Roger-Pol Droit essaie donc d'imaginer ce que seraient ses choix dans sa dernière heure de vie si le privilège de savoir le jour et l'heure de la fin de la partie lui était accordé, on ne sait par quel miracle.
Roger-Pol Droit étant un intellectuel, on se doute que l'essentiel de l'heure fatidique serait consacré à écrire et à causer. de quoi ? C'est le but de son livre que de nous renseigner à ce sujet. Disons tout de suite que, si l'auteur s'était astreint à imaginer les choses de façon "réaliste", son livre aurait été sans doute plus convaincant car, là, il faut beaucoup plus d'une heure pour arriver au bout. On n'est donc pas dans le cas de figure annoncé par le titre. Avec un peu plus d'imagination, cela aurait donné un résultat probablement baroque et grevé d'une forte dose d'invraisemblance, mais au moins on se serait amusé, ce qui n'est pas le cas dans cet ouvrage qui n'est certainement pas un des meilleurs de son auteur. Je ne connais d'ailleurs dans la littérature qu'un seul cas de réussite dans cet exercice.

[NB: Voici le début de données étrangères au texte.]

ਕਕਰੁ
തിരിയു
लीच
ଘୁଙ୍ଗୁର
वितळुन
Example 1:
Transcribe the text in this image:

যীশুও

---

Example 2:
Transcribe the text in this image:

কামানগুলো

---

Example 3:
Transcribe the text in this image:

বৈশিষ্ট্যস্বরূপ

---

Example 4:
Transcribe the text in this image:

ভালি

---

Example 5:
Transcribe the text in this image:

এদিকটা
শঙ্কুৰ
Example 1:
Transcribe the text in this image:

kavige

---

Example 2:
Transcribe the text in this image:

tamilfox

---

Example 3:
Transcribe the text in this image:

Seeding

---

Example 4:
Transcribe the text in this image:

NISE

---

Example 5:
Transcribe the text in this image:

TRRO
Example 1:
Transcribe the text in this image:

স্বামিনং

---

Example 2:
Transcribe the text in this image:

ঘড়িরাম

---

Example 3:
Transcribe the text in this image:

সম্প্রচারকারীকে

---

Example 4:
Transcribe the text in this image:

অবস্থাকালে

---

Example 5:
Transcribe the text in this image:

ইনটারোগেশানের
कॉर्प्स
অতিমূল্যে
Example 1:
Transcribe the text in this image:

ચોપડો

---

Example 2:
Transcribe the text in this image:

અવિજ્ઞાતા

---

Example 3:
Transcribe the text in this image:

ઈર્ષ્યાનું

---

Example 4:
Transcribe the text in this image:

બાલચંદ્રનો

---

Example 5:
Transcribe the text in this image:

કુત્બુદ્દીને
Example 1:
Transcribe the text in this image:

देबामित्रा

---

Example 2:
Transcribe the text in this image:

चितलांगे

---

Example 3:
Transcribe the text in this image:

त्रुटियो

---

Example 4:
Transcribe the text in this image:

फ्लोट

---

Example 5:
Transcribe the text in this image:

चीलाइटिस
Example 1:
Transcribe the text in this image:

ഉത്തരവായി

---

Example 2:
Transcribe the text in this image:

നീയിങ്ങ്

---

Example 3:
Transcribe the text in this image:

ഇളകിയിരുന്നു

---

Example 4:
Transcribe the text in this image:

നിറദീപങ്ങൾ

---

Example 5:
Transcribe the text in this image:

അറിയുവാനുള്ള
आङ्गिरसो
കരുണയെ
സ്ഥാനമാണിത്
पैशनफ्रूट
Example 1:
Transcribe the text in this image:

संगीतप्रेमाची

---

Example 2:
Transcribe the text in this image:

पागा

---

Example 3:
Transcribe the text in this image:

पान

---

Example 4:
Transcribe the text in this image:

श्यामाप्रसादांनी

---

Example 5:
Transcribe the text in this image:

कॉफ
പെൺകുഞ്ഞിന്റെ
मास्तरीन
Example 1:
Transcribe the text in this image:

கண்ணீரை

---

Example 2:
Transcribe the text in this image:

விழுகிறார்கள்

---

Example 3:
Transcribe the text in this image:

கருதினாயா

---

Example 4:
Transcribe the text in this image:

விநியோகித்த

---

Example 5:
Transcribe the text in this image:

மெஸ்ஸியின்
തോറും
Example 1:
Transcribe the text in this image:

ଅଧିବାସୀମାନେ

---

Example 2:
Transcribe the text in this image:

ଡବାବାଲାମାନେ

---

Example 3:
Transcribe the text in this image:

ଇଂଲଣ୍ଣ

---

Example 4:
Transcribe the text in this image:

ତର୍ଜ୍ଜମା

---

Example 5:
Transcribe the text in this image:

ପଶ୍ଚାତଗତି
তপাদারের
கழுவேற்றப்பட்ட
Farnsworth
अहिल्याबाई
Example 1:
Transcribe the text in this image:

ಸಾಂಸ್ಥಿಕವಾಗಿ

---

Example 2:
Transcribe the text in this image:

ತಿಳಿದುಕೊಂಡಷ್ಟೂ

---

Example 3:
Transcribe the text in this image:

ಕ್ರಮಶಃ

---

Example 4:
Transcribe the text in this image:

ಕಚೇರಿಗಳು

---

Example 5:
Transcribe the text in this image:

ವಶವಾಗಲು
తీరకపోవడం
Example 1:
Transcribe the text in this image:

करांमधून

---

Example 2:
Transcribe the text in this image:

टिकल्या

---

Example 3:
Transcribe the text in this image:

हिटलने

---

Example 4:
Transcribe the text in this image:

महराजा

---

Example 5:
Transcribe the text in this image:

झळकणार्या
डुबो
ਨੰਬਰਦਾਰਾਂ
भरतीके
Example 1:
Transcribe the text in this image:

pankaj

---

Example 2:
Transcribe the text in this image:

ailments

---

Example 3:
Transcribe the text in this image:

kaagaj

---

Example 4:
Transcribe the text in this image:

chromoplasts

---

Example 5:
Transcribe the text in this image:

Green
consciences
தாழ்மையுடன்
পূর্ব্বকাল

Roger-Pol Droit note que, tandis qu'aujourd'hui, du moins dans nos sociétés "développées", les agonies vont à leur terme le plus souvent à huis clos, derrière la porte anonyme d'une chambre d'hôpital, il n'en allait pas de même dans les temps anciens : jadis en effet, on se pressait en foule dans la chambre de l'agonisant, surtout s'il s'agissait d'une personne de quelque réputation et de quelque qualité. Dans un de ses romans (qui ne figure pas parmi ses plus fréquentés, et c'est dommage),
le Curé de village,
Balzac nous fait assister à l'agonie à grand spectacle de son héroïne, Véronique Graslin, qui, dans la dernière heure de sa vie, se livre à une confession publique en bonne et due forme.

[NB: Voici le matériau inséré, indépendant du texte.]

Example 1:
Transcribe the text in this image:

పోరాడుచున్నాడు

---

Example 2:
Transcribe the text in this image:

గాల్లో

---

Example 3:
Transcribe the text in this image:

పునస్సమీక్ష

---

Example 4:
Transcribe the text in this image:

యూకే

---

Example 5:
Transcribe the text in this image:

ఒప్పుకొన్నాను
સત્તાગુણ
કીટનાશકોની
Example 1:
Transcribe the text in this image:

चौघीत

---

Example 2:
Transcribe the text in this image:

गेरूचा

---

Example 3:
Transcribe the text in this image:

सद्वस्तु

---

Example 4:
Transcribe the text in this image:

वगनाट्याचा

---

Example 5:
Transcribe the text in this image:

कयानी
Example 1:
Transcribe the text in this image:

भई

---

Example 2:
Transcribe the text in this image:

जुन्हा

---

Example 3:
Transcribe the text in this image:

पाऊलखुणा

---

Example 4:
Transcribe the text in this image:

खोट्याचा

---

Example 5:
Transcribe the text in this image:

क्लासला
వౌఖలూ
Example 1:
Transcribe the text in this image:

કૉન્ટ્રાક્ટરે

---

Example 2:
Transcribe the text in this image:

On ne trouve malheureusement pas ce genre de piment dans le livre de
Roger-Pol Droit, livre à peu près complètement privé de la moindre once d'imagination. Que nous sert l'auteur, en effet ? Rien d'autre que l'exposé de ses convictions personnelles, telles qu'elles se sont forgées au long d'une vie, sur diverses questions, comme le savoir et l'ignorance, l'amour et la haine, la folie des hommes. Ce n'est pas que ces considérations et professions de foi soient dépourvues d'intérêt, c'est que, verbeuses, générales et abstraites, elles manquent cruellement du piment propre à secouer le lecteur de sa torpeur, elles manquent d'une séduction proprement littéraire. Or la possibilité de cette séduction, l'auteur en disposait : l'hypothèse contenue dans le titre est en effet une pure donnée de fiction, fantastique donc littérairement intéressante. Force est de constater qu'il ne l'exploite aucunement.
Car au fond, qu'attend le lecteur d'un livre comme celui-là : qu'il l'accroche, qu'il le séduise, qu'il l'excite, qu'il se grave dans sa mémoire au lieu d'être oublié quelques jours après avoir été lu. Je partage au moins quelques unes des convictions de
Roger-Pol Droit, mais je me fous de sa vie, de ses amours et de sa mort comme du tiers et du quart. Ce que j'attends d'un livre, ce n'est pas qu'il me serve, sous la forme d'une soupe assez fadasse, ce que je savais déjà plus ou moins, ce dont j'étais déjà à peu près convaincu. C'est qu'il m'offre le divertissement pour moi le plus haut qui soit : celui de l'oeuvre littéraire aboutie, dans son inimitable singularité.
Ce qu'on trouve dans ce livre, c'est la profession de foi d'un intellectuel humaniste de qualité honnête brodant sans grande imagination sur quelques thèmes d'aujourd'hui et de toujours. Ce qu'on n'y trouve pas, c'est la patte d'un écrivain. Il ne suffit pas d'être véhément pour faire partager sa véhémence, il ne suffit pas d'être passionné pour communiquer sa passion.